◆ BRIEF: Using the listing below, retype exactly the lines starting at the one with "nose: (701, 317)" and ending at the one with "right back paw: (479, 462)", and include both.

◆ SUPPLIED DATA:
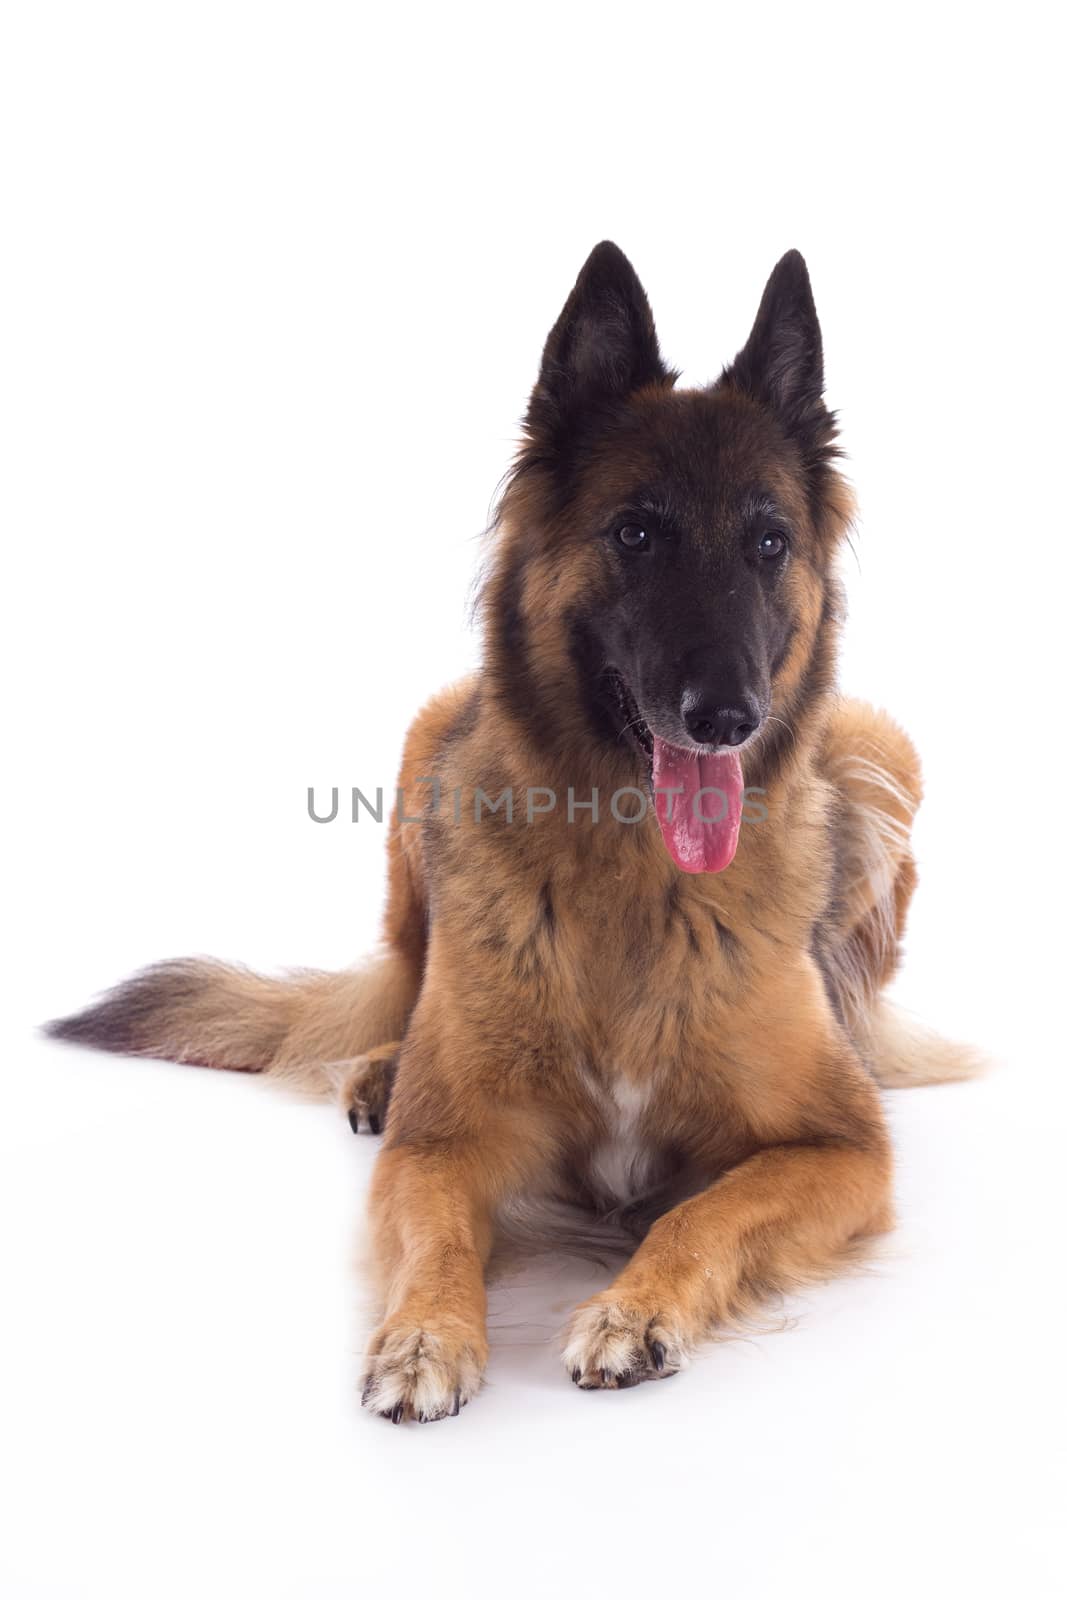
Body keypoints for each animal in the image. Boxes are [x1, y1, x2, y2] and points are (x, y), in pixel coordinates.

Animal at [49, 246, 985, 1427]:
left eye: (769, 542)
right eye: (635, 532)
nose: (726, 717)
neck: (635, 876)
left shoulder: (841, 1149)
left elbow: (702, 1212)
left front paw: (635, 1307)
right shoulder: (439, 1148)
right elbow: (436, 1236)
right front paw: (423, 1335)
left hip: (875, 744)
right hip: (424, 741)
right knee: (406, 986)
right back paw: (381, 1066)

==

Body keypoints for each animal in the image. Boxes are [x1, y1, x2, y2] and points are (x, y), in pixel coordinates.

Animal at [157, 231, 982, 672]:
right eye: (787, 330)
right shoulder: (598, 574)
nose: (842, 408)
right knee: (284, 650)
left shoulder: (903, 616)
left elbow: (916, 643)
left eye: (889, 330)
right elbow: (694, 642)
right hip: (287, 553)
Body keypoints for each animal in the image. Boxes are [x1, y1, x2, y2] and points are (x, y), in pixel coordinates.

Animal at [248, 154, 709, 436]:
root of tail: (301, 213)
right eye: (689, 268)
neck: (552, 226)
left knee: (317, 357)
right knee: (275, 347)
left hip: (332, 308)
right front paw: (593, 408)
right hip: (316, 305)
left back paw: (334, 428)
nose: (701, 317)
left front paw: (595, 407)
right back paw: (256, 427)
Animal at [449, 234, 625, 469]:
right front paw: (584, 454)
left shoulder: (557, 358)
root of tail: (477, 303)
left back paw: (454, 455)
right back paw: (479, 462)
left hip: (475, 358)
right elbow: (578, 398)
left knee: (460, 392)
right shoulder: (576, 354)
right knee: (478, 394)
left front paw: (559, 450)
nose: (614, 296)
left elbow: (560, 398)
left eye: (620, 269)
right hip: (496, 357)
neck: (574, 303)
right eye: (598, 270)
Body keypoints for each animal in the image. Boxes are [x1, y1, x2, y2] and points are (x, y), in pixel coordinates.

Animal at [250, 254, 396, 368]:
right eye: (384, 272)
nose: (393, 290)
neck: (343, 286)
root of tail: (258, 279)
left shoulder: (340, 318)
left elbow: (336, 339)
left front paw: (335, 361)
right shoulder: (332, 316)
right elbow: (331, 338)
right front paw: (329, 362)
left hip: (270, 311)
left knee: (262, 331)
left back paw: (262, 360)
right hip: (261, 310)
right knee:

◆ EXERCISE SOLUTION:
nose: (701, 317)
left front paw: (595, 407)
right back paw: (256, 427)
Animal at [449, 234, 625, 469]:
right front paw: (584, 454)
left shoulder: (557, 358)
root of tail: (477, 303)
left back paw: (454, 455)
right back paw: (479, 462)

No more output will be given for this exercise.